The reins of power-well, of ownership at least-over Club Lower Links, the dank and inimitable performance art capital of this corner of the universe, passed from Leigh Jones to a coterie of five performance mavens last week. The future`s so bright, they said, that they gotta wear spurs.
”Urban cowboy bar,” joked Chrissie Hynde-lookalike Laura Zasada.
”Roller derby,” offered Kent Raistrick, his cap and brain askew. ”We just felt it was a need in the community that needs to be filled, and we`re filling it. Roller derby.”
A more skewed bunch is difficult to imagine: in addition to Zasada, already an owner of Crash Palace, and Raistrick, there`s Lydia Tomkiw and Katherine Chronis, performance artists both, and Daniel Howie, not a performer himself but an avid fan who promises ”to make this bar user-friendly.”
Added Tomkiw, flower in her hair and stars in her eyes, ”Both audience-friendly and performer-friendly.”
Last week`s molting party, wherein Jones exited with a song and a beehive hairdo after more than three years as owner, busperson and everything in-between, signaled the end of Lower Links` first incarnation, as the low-rent, skin-of-our-teeth home to out-there artists. On Sept. 1, the club, at 954 W. Newport St., emerges from its chrysalis with a song in its heart and new dreams to fulfill.
Its second coming signals that performance art in Chicago remains very much alive, unlike, some would say, contemporary visual art, which has seen its fortunes decline and galleries fail of late as the art market takes its lumps. Performance, while allied with visual art, has remained a resolutely non-commercial activity for the most part (despite high-profile folks such as Spalding Gray and John Leguizamo).
Lower Links is one of the very few commercial venues that books mostly performance artists. Non-profit galleries such as N.A.M.E. and Randolph Street Gallery provide much of the balance of opportunities for performers, but the galleries` non-profit status is intended to insulate them from the vagaries of the marketplace.
Still, there`s something to be said for ambience, and Lower Links has oodles of that.
”It`s a fantasy,” said Zasada. ”It`s dark, no windows, totally insulated from the outside world.” All five of the new owners conceded that running Lower Links is indeed a ”dream come true.”
Said Tomkiw, with a faraway look, ”I remember the first time I walked into this place. I walked down the stairs, and my eyes slowly adjusted, and I remember, it felt like home. And I would dream sometimes of being a part of this place.” One has to wonder: Where did she grow up, the Bat-Cave?

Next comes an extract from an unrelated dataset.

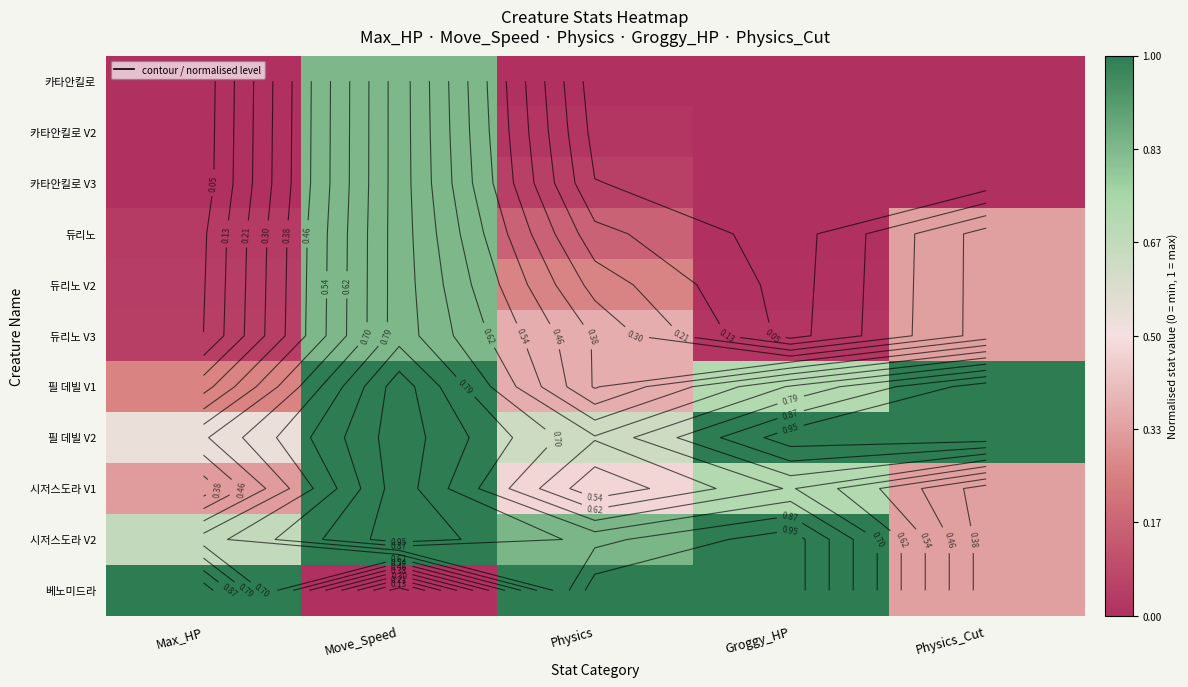

Is the value of 카타안킬로 V3 at Physics_Cut greater than the value of 듀리노 at Physics?

No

Said Raistrick, ”We have some very big shoes to fill. We`re basically going to be extrapolating from what Leigh`s been doing.” Current plans include going back to the club`s original seven-nights-a-week schedule-perhaps not with performances each night, but open as a place to unwind.
”We`re going to try a lot of different things but our concentration is still going to be performance art,” Raistrick said. ”We`ll be open seven nights a week, and we want people to be able to come and just hang out with likeminded people and relax on some nights.”
Like Jones, the group wants to throw local, national, even some international performers into the mix. Some bookings are already set, said Tomkiw.
”I`m sort of overseeing programming,” she said. ”Why me? I don`t know.”
”Low woman on the totem pole,” explained Zasada, with a laugh.
”She got the short straw,” said Raistrick.
Unfazed, Tomkiw pointed out that she has ”worked in arts programming before for various not-for-profit organizations. Of course, this is not a not- for-profit operation.”
Jones might find that characterization amusing; after all, this is a woman who scraped and scuffled daily to pay the bills and was able to pay herself only occasionally until recently. It may have been too much for one person to handle, and Jones has conceded that the financial grind played a big part in her decision to move on.
For Tomkiw, ”The challenge will be to translate what I know to a more business-like atmosphere,” she said. ”We`d all like to continue the spirit of this place in terms of programming, booking bands and acts and performers that might not have a home in the traditional club or theater scene in Chicago.”
Raistrick added, ”We hope to bring a lot of new people in, too, because we know there`s a lot of untapped talent out there. But we`re going to maintain a pretty tight stage: no open mikes, for example.”
For now, this hole-in-the-ground cedes the rest of Wrigleyville to the Other: namely, Cub fans, their sometimes-sodden opposite numbers. Come September though, look out; pennant drive or not, the Lower Links dream lives. ”We have to run a successful business, and we`re really committed to it,” said Raistrick. ”But there is definitely some romance involved here.”